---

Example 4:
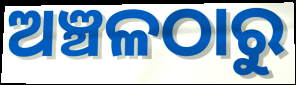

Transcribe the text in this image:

ଅଞ୍ଚଳଠାରୁ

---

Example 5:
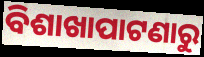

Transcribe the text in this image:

ବିଶାଖାପାଟଣାରୁ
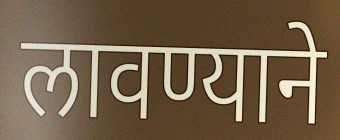
लावण्याने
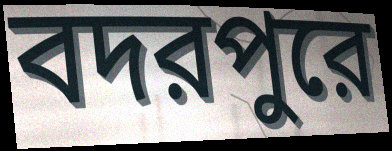
বদরপুরে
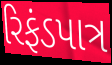
રિફંડપાત્ર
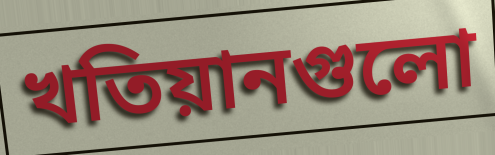
খতিয়ানগুলো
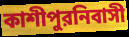
কাশীপুরনিবাসী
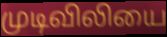
முடிவிலியை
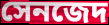
সেনজেদ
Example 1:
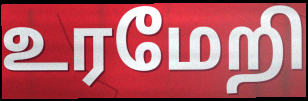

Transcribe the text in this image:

உரமேறி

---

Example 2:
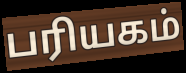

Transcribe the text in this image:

பரியகம்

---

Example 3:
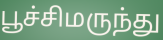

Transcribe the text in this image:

பூச்சிமருந்து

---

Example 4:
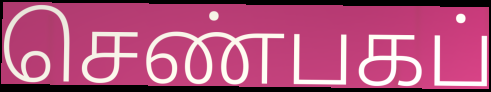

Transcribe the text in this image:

செண்பகப்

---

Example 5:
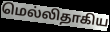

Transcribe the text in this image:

மெல்லிதாகிய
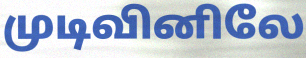
முடிவினிலே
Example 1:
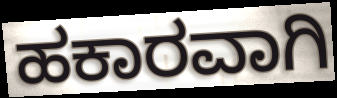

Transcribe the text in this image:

ಹಕಾರವಾಗಿ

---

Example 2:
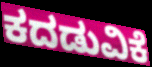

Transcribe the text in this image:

ಕದಡುವಿಕೆ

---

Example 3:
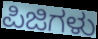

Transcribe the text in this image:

ಪಿಜಿಗಳು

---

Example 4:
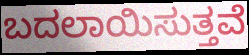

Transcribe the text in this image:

ಬದಲಾಯಿಸುತ್ತವೆ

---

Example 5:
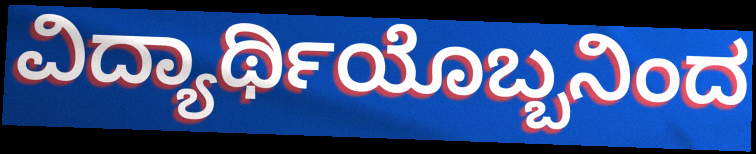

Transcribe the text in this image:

ವಿದ್ಯಾರ್ಥಿಯೊಬ್ಬನಿಂದ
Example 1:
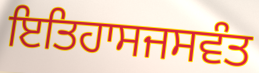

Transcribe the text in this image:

ਇਤਿਹਾਸਜਸਵੰਤ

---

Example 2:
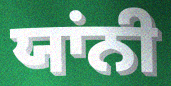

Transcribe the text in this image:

ਯਾਂਨੀ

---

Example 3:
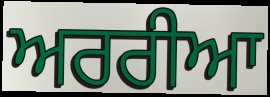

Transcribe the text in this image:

ਅਰਰੀਆ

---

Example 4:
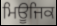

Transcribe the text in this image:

ਮਿਊਜਿਕ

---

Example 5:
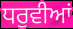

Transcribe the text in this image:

ਧਰੁਵੀਆਂ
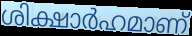
ശിക്ഷാർഹമാണ്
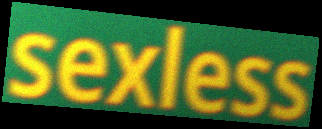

——————

• Objective:
Please recast all of the material above as a numbered list of its lines, skipping blank lines and leaving out the picture placeholders.

• Exercise output:
1. ---
2. Example 4:
3. Transcribe the text in this image:
4. ଅଞ୍ଚଳଠାରୁ
5. ---
6. Example 5:
7. Transcribe the text in this image:
8. ବିଶାଖାପାଟଣାରୁ
9. लावण्याने
10. বদরপুরে
11. રિફંડપાત્ર
12. খতিয়ানগুলো
13. কাশীপুরনিবাসী
14. முடிவிலியை
15. সেনজেদ
16. Example 1:
17. Transcribe the text in this image:
18. உரமேறி
19. ---
20. Example 2:
21. Transcribe the text in this image:
22. பரியகம்
23. ---
24. Example 3:
25. Transcribe the text in this image:
26. பூச்சிமருந்து
27. ---
28. Example 4:
29. Transcribe the text in this image:
30. செண்பகப்
31. ---
32. Example 5:
33. Transcribe the text in this image:
34. மெல்லிதாகிய
35. முடிவினிலே
36. Example 1:
37. Transcribe the text in this image:
38. ಹಕಾರವಾಗಿ
39. ---
40. Example 2:
41. Transcribe the text in this image:
42. ಕದಡುವಿಕೆ
43. ---
44. Example 3:
45. Transcribe the text in this image:
46. ಪಿಜಿಗಳು
47. ---
48. Example 4:
49. Transcribe the text in this image:
50. ಬದಲಾಯಿಸುತ್ತವೆ
51. ---
52. Example 5:
53. Transcribe the text in this image:
54. ವಿದ್ಯಾರ್ಥಿಯೊಬ್ಬನಿಂದ
55. Example 1:
56. Transcribe the text in this image:
57. ਇਤਿਹਾਸਜਸਵੰਤ
58. ---
59. Example 2:
60. Transcribe the text in this image:
61. ਯਾਂਨੀ
62. ---
63. Example 3:
64. Transcribe the text in this image:
65. ਅਰਰੀਆ
66. ---
67. Example 4:
68. Transcribe the text in this image:
69. ਮਿਊਜਿਕ
70. ---
71. Example 5:
72. Transcribe the text in this image:
73. ਧਰੁਵੀਆਂ
74. ശിക്ഷാർഹമാണ്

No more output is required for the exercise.